Chapter 6
Stanley lifted the syringe and watched amber liquid catch the lamplight. The vine's phosphorescent compound had synthesized perfectly, ready to join the salamander and tupelo modifications already coursing through his cells. He pressed the needle against his forearm and pushed the plunger. Fire exploded beneath his skin. His arm convulsed, muscles tearing themselves apart and knitting back together in wrong patterns. He stumbled against the workbench as his mercury eyes blurred, unable to focus on any wavelength. The vine extract was rejecting everything else, rewriting instructions his cells had already learned. His darling shrieked from her cage as Stanley collapsed to his knees. Blood seeped from his injection site, dark and thick. Three successful integrations, and now one beautiful mistake was unraveling all of them. He crawled toward the metal cabinets, fingers slipping on the floor. The decontamination station gleamed under the fluorescent lights. He grabbed the edge and pulled himself upright, then twisted the valve. Chemical spray hit his arm, cold and sharp. The burning didn't stop. His skin bubbled where the vine compound fought the salamander regeneration, each sequence trying to rewrite the same cells. Stanley pressed his forehead against the cabinet door and let the spray wash over him. The modifications were eating him from the inside.
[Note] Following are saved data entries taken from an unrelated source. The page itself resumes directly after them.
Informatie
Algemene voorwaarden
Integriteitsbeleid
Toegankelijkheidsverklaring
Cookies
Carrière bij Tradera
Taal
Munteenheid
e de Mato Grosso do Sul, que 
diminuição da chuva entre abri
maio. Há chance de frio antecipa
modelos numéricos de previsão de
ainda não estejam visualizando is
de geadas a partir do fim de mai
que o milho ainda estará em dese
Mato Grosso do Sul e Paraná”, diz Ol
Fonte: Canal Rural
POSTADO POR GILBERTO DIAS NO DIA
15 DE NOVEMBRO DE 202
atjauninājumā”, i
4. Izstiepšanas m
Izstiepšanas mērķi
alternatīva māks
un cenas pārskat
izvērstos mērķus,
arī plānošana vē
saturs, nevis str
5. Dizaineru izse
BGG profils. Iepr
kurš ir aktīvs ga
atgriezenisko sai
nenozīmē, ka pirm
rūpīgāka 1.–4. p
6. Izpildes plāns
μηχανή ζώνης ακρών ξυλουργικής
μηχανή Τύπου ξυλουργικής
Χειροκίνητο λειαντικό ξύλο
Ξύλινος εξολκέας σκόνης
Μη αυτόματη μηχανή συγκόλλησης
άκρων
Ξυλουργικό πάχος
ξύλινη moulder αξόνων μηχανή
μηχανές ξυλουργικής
The water shut off automatically after two minutes. Stanley stood there dripping, watching his arm twitch with competing instructions. The phosphorescent glow faded to nothing as his cells rejected the vine extract completely. His mercury eyes slowly cleared, wavelengths separating back into focus. The other modifications held—salamander, tupelo, his enhanced vision. But the fourth integration had failed, and the failure had nearly destroyed everything he'd built. He looked at his darling, who pressed against the bars of her cage and clicked softly. Forty-seven of her siblings died before she survived. Stanley wrapped his arm in gauze and walked back to his workbench. The syringe lay on its side, a few drops of amber liquid pooling on the metal surface. He'd been reckless, adding too much too fast. The apocalypse was coming, but his body needed time to learn each lesson before moving to the next. He threw the syringe in the disposal container and sat down heavily. Progress required patience, even when the world was ending.
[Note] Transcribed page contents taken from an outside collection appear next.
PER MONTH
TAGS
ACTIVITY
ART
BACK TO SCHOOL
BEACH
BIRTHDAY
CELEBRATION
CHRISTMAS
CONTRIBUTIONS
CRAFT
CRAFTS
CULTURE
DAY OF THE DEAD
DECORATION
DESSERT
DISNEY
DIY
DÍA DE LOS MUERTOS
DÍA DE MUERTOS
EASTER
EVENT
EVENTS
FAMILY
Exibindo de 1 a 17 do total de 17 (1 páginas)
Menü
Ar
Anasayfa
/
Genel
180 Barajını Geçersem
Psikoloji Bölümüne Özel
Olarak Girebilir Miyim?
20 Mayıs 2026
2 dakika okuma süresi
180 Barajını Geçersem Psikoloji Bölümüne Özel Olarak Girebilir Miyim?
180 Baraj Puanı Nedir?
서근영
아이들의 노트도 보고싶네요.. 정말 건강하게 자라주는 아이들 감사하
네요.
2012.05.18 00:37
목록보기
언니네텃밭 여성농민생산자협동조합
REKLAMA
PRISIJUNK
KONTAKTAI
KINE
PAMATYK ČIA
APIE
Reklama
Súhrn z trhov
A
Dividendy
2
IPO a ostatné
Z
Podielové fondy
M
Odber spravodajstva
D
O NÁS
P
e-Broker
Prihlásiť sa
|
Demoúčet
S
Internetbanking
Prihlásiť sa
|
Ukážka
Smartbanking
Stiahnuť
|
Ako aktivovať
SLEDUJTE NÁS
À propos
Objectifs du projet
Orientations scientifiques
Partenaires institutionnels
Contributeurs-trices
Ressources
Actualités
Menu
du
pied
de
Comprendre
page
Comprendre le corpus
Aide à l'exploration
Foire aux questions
Stanley walked outside and stared at the specimen cage he'd placed near the pavilion weeks ago. Inside, a thorny vine twisted around itself, splitting into three heads that dripped bioluminescent slime onto the cage floor. He'd harvested the phosphorescent compound from this exact mutation, thinking its beauty meant compatibility. Instead, it had nearly killed him. The vine grew wild and unpredictable, each head producing different toxins, different proteins, different genetic instructions that refused to cooperate. His darling whispered prophecies about transformation, but she'd survived because she was singular—one creature, one set of instructions. Stanley pressed his bandaged arm against his chest and turned away from the cage. The vine would stay there as a reminder. Not every mutation was meant to join with human flesh. Some lessons could only be learned through failure.
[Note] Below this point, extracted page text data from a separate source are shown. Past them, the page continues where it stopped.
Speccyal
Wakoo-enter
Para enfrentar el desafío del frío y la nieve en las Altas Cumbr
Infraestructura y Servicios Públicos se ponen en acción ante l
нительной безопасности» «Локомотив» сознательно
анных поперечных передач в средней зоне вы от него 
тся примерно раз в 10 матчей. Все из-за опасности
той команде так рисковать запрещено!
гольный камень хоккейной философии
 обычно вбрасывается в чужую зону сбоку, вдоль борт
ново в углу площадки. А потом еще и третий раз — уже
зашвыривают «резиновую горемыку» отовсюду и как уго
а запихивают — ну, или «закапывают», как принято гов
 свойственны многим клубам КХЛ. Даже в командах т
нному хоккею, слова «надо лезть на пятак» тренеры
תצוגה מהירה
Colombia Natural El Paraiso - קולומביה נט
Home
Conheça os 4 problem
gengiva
Beyond the cage, something else waited in the shadows. Stanley approached slowly, his mercury eyes adjusting to the darkness. A figure sat hunched against weathered stone, quills protruding from sloughing skin where human flesh met porcupine modifications. The subject had stopped moving three days ago, frozen in permanent transformation. Stanley had left it there rather than incinerate the remains. This was what happened when DNA instructions collided without proper sequencing—a body caught between forms, unable to complete either one. He touched his bandaged arm and felt the ache where his own cells had nearly torn themselves apart. The vine extract could have turned him into this same kind of statue, stuck forever in failed transition. Stanley walked back toward the bunker and left both specimens behind. The cage showed him what mutations looked like when they refused to stabilize. The stone figure showed him what happened when a body couldn't choose. He carried both lessons with him as he stepped inside and locked the door.